I am working on a classification model that has 10% targets with a relatively small modelling base (~2500 records). After the autopilot, the recommended model is denoted as using 100% of the sample size. As i am quite new to DataRobot, i have 3 questions as follows:
1) What does 100% of the sample size mean? Does it mean that the model was trained on 100% of the data and I should not upload the same set of data for prediction as this will not be indicative of how well the model is able to generalize to unseen data?
1) What kind of data do i need to load in for an external test? I am unable to get a the "external test" tag when i upload a set of data for prediction.
2) Under the predict tab, am i able to upload a dataset of ~10k records (containing the 2500~ records used for autopilot) for prediction using the recommended model in order to evaluate the model performance?
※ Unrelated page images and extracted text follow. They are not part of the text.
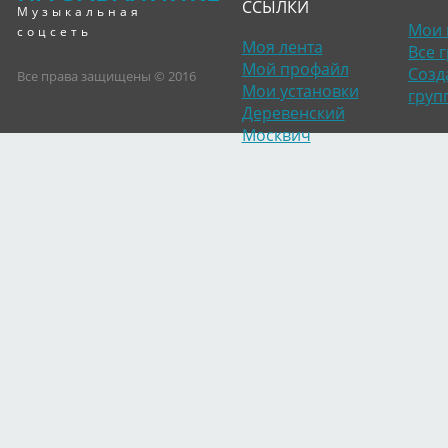
ССЫЛКИ
Музыкальная
Мои 
соцсеть
Моя лента
Все 
Мой профайл
Созд
Все права защищены © 2016
Мои установки
груп
Деревенский
Москвич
1) What does 100% of the sample size mean? Does it mean that the model was trained on 100% of the data and I should not upload the same set of data for prediction as this will not be indicative of how well the model is able to generalize to unseen data?
Yes. The model was trained on almost all the data, but a small subset was put aside for testing. In the case the model has been trained on all 100%, one assumes that the external data haven't been seen by the model.
1) What kind of data do i need to load in for an external test? I am unable to get a the "external test" tag when i upload a set of data for prediction.
The data have to have at least the same features used for training. If you would like to perform "External Test" than the target feature (column) has to be included
2) Under the predict tab, am i able to upload a dataset of ~10k records (containing the 2500~ records used for autopilot) for prediction using the recommended model in order to evaluate the model performance? Yes, you can, as we don't check if the dataset uploaded is the similar to the one used for auto-pilot. However, too make sure that your model didn't just memorize the patterns, the dataset you use for prediction shouldn't have the same 2500 rows that you used for training.
Hey @data_rookie,
You can see what is meant by 100% of the sample by clicking the '+' next to the sample size.
It should show that all the data was used for training:
The reason that blueprint has been trained on 100% of the data is because that blueprint generalised/performed well with a smaller sample (64% of the data in the example leader board below).
With that in mind arguably the 100% would also generalise well as it did previously. Though it probably would still be inflated slightly.
To get predictions on your data-set you can use the option here:
If you want to get predictions on data that the model didn't train on you can use the model trained on 64% of the data and then download its cross-validation and holdout predictions.
Hope that answered some of your questions.